All that first week, as Rinehart worked to gain access to the buildings, she watched the flames encroach on the site, once a school for Sonoma County’s female inmates.

The same fire complex menaced much of the Valley of the Moon, including the Oakmont retirement community and outer edge of Rincon Valley. It would claim more than 500 homes across Sonoma Valley and on the overlooking hillsides. Three people died in that blaze.

Online, Rinehart saw stories about California State Parks workers evacuating artifacts from Mission San Francisco Solano. The highest priority artifacts from Jack London State Historic Park’s cottage at Beauty Ranch and the House of Happy Walls were removed Oct. 9, said Tjiska Van Wyk, the park’s executive director. On Oct. 11, State Parks crews returned to remove everything else. Those efforts relied on emergency clearance from contacts in their disaster plans, whereas the library employees had none, according to Rinehart.

“It was part of a wake-up call for us,” she said.

The county archives had no such priority list in place for evacuating its collection. When asked what she would have taken, Rinehart said last week she would “probably go for the oldest of the records, such as the minutes books - records of civil and criminal cases heard in Sonoma County from 1851 to 1879.”

She also thought about the county’s register of adoptions from 1927-1945, as well as the four boxes of Sonoma County Hospital records from the ‘30s and ‘40s.

“I’d grab the rolls of old maps,” said Jeremy Nichols, president of the Sonoma County Historical Society. “Many records in which I have an interest I’ve already copied, but maps are hard to copy because of their size. No. 2 would be the bound volumes of early birth, marriage and death records.”

In all, Sonoma County’s archives building houses more than 40,000 historic photographs and countless architectural drawings and surveys. About 3,000 bankers boxes full of documents are stacked on the building’s shelves, not to mention the filing cabinets that line the walls.

“It’s local archives, libraries, museums and historical societies that tell the story of who we are as Californians,” said California State Librarian Greg Lucas.

“These plans are a small investment to better protect these irreplaceable pieces of who we are as a state. An important part of our history could have been lost forever if the Sonoma fires had advanced.”

In the wake of the fires, sign-ups for the disaster-preparedness workshop later this month have ballooned, with more than 30 historical societies from across the North Bay planning to attend.
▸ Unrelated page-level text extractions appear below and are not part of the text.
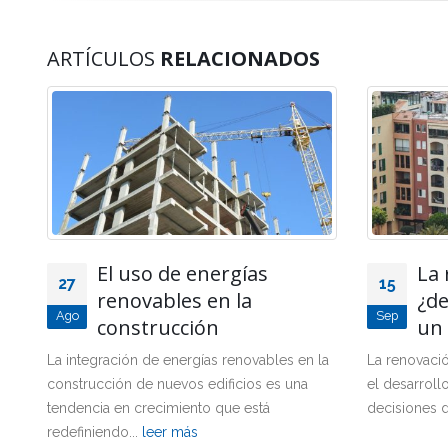
ARTÍCULOS
RELACIONADOS
La renovación urbana:
Reh
15
26
¿demoler o rehabilitar
edi
Sep
Sep
un edificio?
pri
la
La renovación urbana es un tema crucial en
En Comoli l
el desarrollo de las ciudades y conlleva
dedicados al
decisiones difíciles como la...
leer más
Hemos reali
trabajos...
le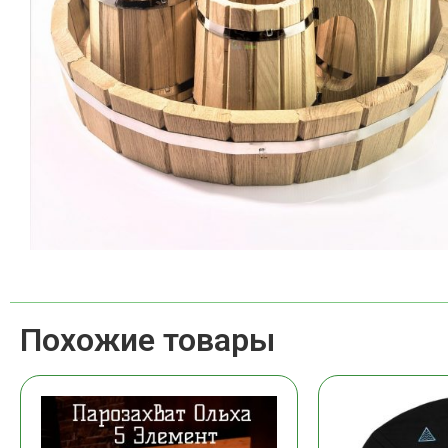
Похожие товары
There, Rinehart and others will draft their own disaster plans, with lists of who to contact, priority items and any other pertinent information they think could be needed.

Page, who is leading the workshop, has been working to help cultural institutions prepare for disasters since the 1990s.

But for her, the effort became “more real” after fires broke out across San Diego in 2007.

“I was evacuated from my house,” Page said. “So watching my house almost burn, and trying to track what was going on in the county and being in touch with lots of other places that would be affected - it struck home for me, that’s for sure. And this will be the catalyst up there.”